Вперёд в прошлое
Шрифт:
И только один пробор не в курсе дела.
– Эй ты, пробор! – кричу я. – Уходя из дома, выключай прибор!
Дикий хохот сотрясает весь город. Наконец-то! Состоялось!
«Ну, дает!.. Ну, дает смехач шороху!» – слышу я отовсюду.
– Это глупо! – кричит жена.
– А что делать? – говорю я тихо. – А что делать?..
Я и сам знаю, что это глупо...
– Эй, пробор! – опять кричу я. – Она больше любит по утрам! Не теряй время!
У людей развязываются пупки.
– Не ваше дело! – кричит мне пробор. – Ваше дело идти на казнь!
– Будь выше, – говорит ему жена. – Я тебе потом все объясню.
– Ну, смехач дает! Ну! – слышу я из одних окон.
– Бесстыдство! У них никогда ничего святого не было! – слышу я из других окон.
Люди получили первый завтрак и начинают тщательно пережевывать его.
А мы все идем, идем, идем... Меня все ведут, ведут, ведут...
Все, что я вижу перед собой, – это затылок первого из четырех. Он знает, что смехачей надо казнить! Но когда-то он больше других смеялся над всем, что слышал от меня. Поэтому ему неудобно смотреть мне в глаза, и я вижу только его затылок. Сзади идет второй из четырех. Я считал его своим другом, но именно он указал дом, в котором я жил. Мне противно смотреть на него. Поэтому я иду, не оглядываясь.
Справа и слева меня сопровождают двое других из четырех. Они не знают – надо казнить смехача или не надо. Казнить – это их честный труд. И у меня нет к ним никаких внутренних претензий. В конце концов, должен же кто-то работать казначом. Вот они и работают. И смотрят только вперед. Поэтому справа и слева от себя я вижу только по одному профилю.
И вот мы идем, идем, идем...
Я вижу на одном из балконов мать и отца.
Их уже давно нет. Отец поливает маттиолы из зелененькой детской лейки. Я слышу, как шуршит вода.
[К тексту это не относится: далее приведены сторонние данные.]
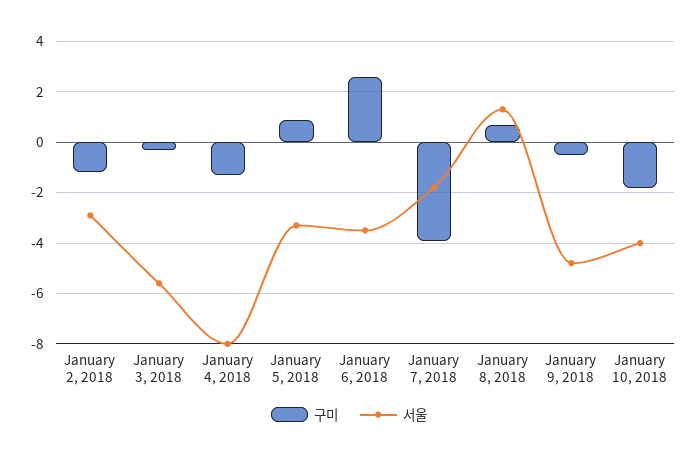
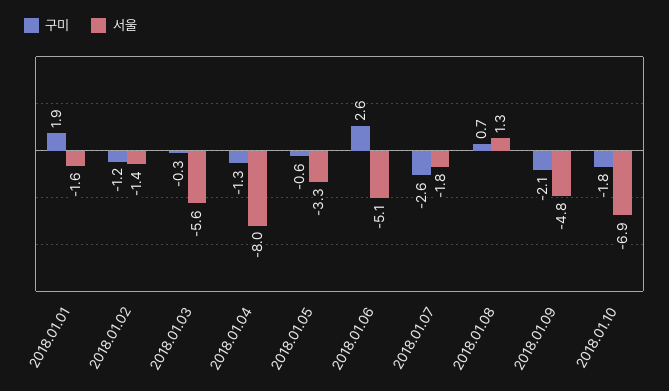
서울, January 2, 2018: -3 -> -1.4
구미, January 5, 2018: 1 -> -0.6
서울, January 6, 2018: -3.5 -> -5.1
구미, January 7, 2018: -4 -> -2.6
구미, January 9, 2018: -0.5 -> -2.1
서울, January 10, 2018: -4 -> -6.9
구미, 2018.01.01: none -> 1.9
서울, 2018.01.01: none -> -1.6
Я вижу, как, просочившись через деревянный ящик, падают с шестого этажа капли на сухой асфальт нашего двора.
– Да оставь ты свои цветы! – раздраженно говорит мать отцу и протягивает руку в моем направлении.
Люди в окнах снова превратились в любопытство. Они знают, что это мои родители. Они знают, что их давно нет. Они все знают. Опять что-то будет... Все глаза, как по команде, на меня. Потом на родителей. Потом на меня...
– Почему ты столько у нас не был? – спрашивает мать. – Мы с папой соскучились...
– Скоро увидимся, – говорю я и показываю на небо.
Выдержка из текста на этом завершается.